Most water sales in California come from the farm sector and the major buyers tend to be cities in the San Joaquin Valley and Southern California, with the latter receiving 15 percent of their supplies from trades. Water sales have also benefited the environment, accounting for 17 percent of the total market flows over the last 35 years. The practice also contributed to keeping farming areas productive and orchards alive during the extreme drought.
Trading is also impacting land values in regions with overdrafted groundwater basins. With SGMA months away from implementation, sales of agricultural land are already correlating with surface water access in the San Joaquin Valley. Daniel Sumner, an agricultural economist at the University of California, Davis, has pointed out that water trading presents a unique opportunity for growers to supplement their income by fallowing acreage on poor farming land and banking groundwater, selling it for profit during dry years.
(chart courtesy PPIC)
But PPIC finds that the market has been mostly flat following large upticks in the 1980s and 1990s, while the regulatory process has grown complex. Most trading — up to 44 percent of sales — occurs in the same county or region. In presenting a report in February on the potential SGMA impacts to the San Joaquin Valley, Ellen Hanak, director of the PPIC Water Policy Center and lead author on both reports, said scaling up water trading within and across groundwater basin boundaries could reduce fallowing and economic impacts by as much as half.

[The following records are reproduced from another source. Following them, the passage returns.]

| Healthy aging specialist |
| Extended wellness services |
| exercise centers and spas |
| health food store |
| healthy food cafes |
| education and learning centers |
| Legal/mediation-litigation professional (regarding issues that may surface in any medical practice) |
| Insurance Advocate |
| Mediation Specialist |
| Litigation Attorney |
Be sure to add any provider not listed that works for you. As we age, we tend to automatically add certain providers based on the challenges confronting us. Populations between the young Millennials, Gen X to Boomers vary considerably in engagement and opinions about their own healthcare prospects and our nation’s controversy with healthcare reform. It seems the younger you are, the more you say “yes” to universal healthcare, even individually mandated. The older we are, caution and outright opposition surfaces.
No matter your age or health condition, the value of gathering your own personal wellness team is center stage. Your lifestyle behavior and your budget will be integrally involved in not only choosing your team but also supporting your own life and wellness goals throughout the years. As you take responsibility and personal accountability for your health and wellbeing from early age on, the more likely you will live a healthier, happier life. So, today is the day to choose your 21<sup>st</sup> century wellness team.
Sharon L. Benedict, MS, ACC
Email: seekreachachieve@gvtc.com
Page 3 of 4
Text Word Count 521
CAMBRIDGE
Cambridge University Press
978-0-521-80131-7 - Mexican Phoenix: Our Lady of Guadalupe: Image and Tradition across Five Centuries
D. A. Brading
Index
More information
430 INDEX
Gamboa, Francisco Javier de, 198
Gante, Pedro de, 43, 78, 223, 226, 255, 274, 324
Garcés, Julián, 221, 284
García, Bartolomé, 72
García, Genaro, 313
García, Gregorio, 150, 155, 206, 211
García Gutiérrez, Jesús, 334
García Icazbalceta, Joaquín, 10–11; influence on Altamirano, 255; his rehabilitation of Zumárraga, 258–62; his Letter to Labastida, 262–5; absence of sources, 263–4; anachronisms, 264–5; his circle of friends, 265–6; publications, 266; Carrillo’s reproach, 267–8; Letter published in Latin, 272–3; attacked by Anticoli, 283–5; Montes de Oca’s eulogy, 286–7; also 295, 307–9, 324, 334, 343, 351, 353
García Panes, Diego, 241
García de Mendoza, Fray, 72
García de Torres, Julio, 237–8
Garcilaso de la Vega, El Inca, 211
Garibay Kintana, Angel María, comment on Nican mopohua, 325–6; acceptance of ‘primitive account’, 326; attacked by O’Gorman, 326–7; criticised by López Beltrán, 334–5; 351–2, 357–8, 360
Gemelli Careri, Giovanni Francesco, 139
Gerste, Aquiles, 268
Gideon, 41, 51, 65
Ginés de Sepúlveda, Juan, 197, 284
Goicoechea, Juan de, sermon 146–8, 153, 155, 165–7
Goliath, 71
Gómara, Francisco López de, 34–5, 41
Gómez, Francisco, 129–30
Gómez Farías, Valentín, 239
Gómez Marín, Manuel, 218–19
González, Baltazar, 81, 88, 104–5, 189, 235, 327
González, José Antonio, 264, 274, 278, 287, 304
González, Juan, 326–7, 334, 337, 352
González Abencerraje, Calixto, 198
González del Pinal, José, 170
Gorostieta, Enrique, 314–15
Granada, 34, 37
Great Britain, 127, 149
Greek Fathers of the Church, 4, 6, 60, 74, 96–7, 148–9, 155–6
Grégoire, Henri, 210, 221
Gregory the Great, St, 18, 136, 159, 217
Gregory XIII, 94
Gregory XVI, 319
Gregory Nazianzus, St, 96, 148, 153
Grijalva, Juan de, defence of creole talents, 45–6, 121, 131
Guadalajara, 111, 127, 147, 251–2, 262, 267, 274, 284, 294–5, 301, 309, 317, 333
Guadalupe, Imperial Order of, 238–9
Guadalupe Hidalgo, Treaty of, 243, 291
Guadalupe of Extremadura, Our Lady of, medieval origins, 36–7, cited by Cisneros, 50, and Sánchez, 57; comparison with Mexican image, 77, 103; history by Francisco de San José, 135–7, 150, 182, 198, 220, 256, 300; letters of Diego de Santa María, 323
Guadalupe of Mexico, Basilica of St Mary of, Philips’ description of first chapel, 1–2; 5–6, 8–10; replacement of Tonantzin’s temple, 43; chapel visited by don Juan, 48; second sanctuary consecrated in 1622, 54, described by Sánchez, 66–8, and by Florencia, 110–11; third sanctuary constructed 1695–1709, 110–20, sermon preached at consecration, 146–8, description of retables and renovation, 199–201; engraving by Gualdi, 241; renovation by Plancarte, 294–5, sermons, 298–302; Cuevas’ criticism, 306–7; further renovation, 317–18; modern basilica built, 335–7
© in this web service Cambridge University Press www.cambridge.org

According to the new report, the regulatory process for trading water is “fragmented and inconsistent” and varies by the type of water right, the restrictions from individual irrigation districts and the many groundwater sustainability plans currently being drafted.
The report emphasizes the need for a more centralized and accurate accounting of the water available for trading and to establish caps for sellers that would maintain environmental and legal protections. Another weak point is neglected infrastructure for water conveyance, which would be used for transporting the water trades.
PPIC has appealed to the legislature, state agencies and the governor’s office for a statewide effort to upgrade and streamline the water trading process.